Polémique autour de l’ouverture d’un mémorial juif à Lviv sur le site d’une synagogue historique
Les communautés ukrainiennes craignent que ce projet ne soit une ruse pour créer des espaces publics au détriment d’un site patrimonial
MOSCOU (JTA) – La ville de Lviv (anciennement francisée Lvov) dans l’ouest de l’Ukraine a inauguré un monument commémoratif très controversé sur ce qui était auparavant une partie du complexe de la Grande Synagogue de la Rose d’or.
L’inauguration a eu lieu dimanche, journée européenne de la culture juive, à Lviv, de l’Espace Synagogue. La cérémonie était dirigée par le maire Andriy Sadovy, en dépit de l’action menée en justice de Meylakh Sheykhet, président ukrainien de l’Union des conseils des juifs dans l’ancienne union soviétique (URSS). L’inauguration s’est faite en présence de centaines de personnes.
Ce projet, qui reçoit l’aval de certains juifs à Lviv, notamment de l’association Chesed-Arieh, présente un mémorial avec des plaques commémoratives à l’endroit du complexe de la Grande Synagogue de la Rose d’or, qui date du 16e siècle, et largement détruite par les nazis dans les années 1940.
Ce projet, qui a démarré en juillet 2015, inclut également la cémentation conversationnelle de certaines fondations et reliques du complexe.
Sheykhet s’est opposé au projet. Pour lui, il s’agit d’une ruse pour créer des espaces publics sur un site patrimonial juif dans une zone centrale de la ville, de façon à ce que cela améliore l’industrie du tourisme, mais ne respecte pas les normes internationales en matière de commémoration.
« C’est un projet qui gagne de l’argent sur la mémoire des défunts. C’est un déshonneur », déclare Shekyet.
Mais Sofia Dyak directrice du Centre pour l’Histoire Urbaine en Europe de l’Est et en Europe Centrale, à Lviv, qui a dirigé le projet en association avec le conseil municipal de Lviv a défendu ce projet comme « quelque chose de digne, qui expose un grand nombre d’Ukrainiens à la destruction de la communauté juive de Lviv », précisément grâce à son emplacement.
Shekyet, qui fait partie d’une poignée de juifs orthodoxes vivant à Lviv, a réclamé la reconstruction de la synagogue dans une ville où la population est estimée à quelque 1 200 personnes. Ses détracteurs perçoivent son projet comme étant irréaliste. Dyak ajoute que le projet commémoratif pourrait être étendu dans le futur, mais pour l’instant « c’est mieux que rien ».

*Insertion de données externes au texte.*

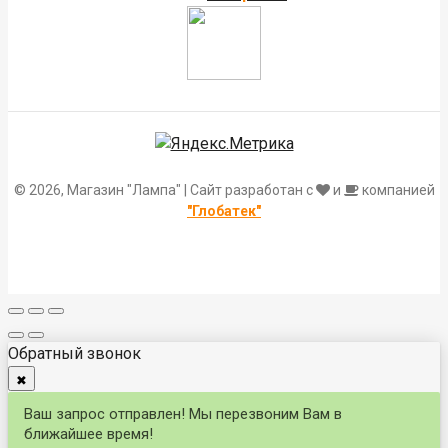
© 2026, Магазин "Лампа" | Сайт разработан с
и
компанией
"Глобатек"
Обратный звонок
✖
Ваш запрос отправлен! Мы перезвоним Вам в
ближайшее время!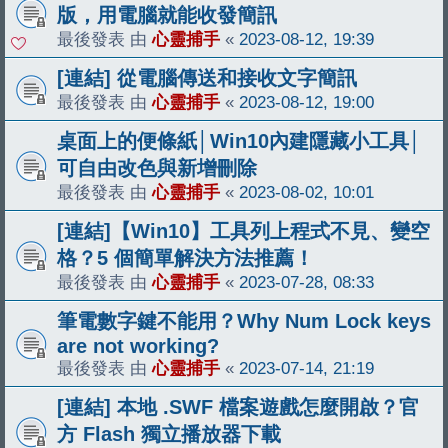
版，用電腦就能收發簡訊
最後發表 由
心靈捕手
«
2023-08-12, 19:39
[連結] 從電腦傳送和接收文字簡訊
最後發表 由
心靈捕手
«
2023-08-12, 19:00
桌面上的便條紙│Win10內建隱藏小工具│
可自由改色與新增刪除
最後發表 由
心靈捕手
«
2023-08-02, 10:01
[連結]【Win10】工具列上程式不見、變空
格？5 個簡單解決方法推薦！
最後發表 由
心靈捕手
«
2023-07-28, 08:33
筆電數字鍵不能用？Why Num Lock keys
are not working?
最後發表 由
心靈捕手
«
2023-07-14, 21:19
[連結] 本地 .SWF 檔案遊戲怎麼開啟？官
方 Flash 獨立播放器下載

En 1939, Lviv accueillait 110 000 juifs, soit un tiers de sa population.
En 2014, un tribunal ukrainien a prononcé une injonction contre l’avancement du projet de conception dans trois sites juifs à Lviv, y compris celui de la Synagogue de la Rose d’or. Les plans ont été choisis en 2010 à l’occasion d’un concours international. Le Conseil suprême ukrainien a tranché que les plans ne respectaient pas les normes et procédures locales et internationales.
Mais la ville a obtenu du ministre de la Culture la permission de poursuive le projet de la Synagogue de la Rose d’or avec des plans similaires à ceux qui avaient été sélectionnés lors de la compétition, toujours par le même architecte allemand, Franz Reschke. Les travaux préparatoires de l’Espace des Synagogues ont débuté en juillet 2015.
Sheyket a porté plainte à nouveau, argumentant que le projet violait la décision de justice de 2014. Un verdict est attendu d’ici la fin du mois. Il prétend que les tribunaux font délibérément durer ce procès, alors que le projet est déjà terminé.
Dyak a rejeté cet argument, en disant que « le projet est tout à fait conforme. Autrement, il n’aurait pas pu être mené à terme. »
La ville projette de crée un parc commémoratif sur une partie du vieux cimetière juif de Lviv. Sheyket a promis de lutter contre ce projet. En effet, certains rabbins estiment que la loi juive stricte interdit de profaner des tombes juives.
Les questions de sites commémoratifs et des personnes relatives à l’Holocauste divisent en Ukraine. En effet, le sentiment anti-russe est répandu, et les rues sont depuis peu nommées d’après des collaborateurs pro-nazis dont les troupes ont tué des juifs.
Les dirigeants juifs voient d’un oeil critique ce développement et se sont exprimés contre ce qu’ils perçoivent comme une profanation des sites de l’Holocauste, y compris dans la ville de Kovel, à proximité de Lviv. Cet été, un zoo mobile a été installé au-dessus d’une fosse commune qui recueille les dépouilles des victimes de l’Holocauste.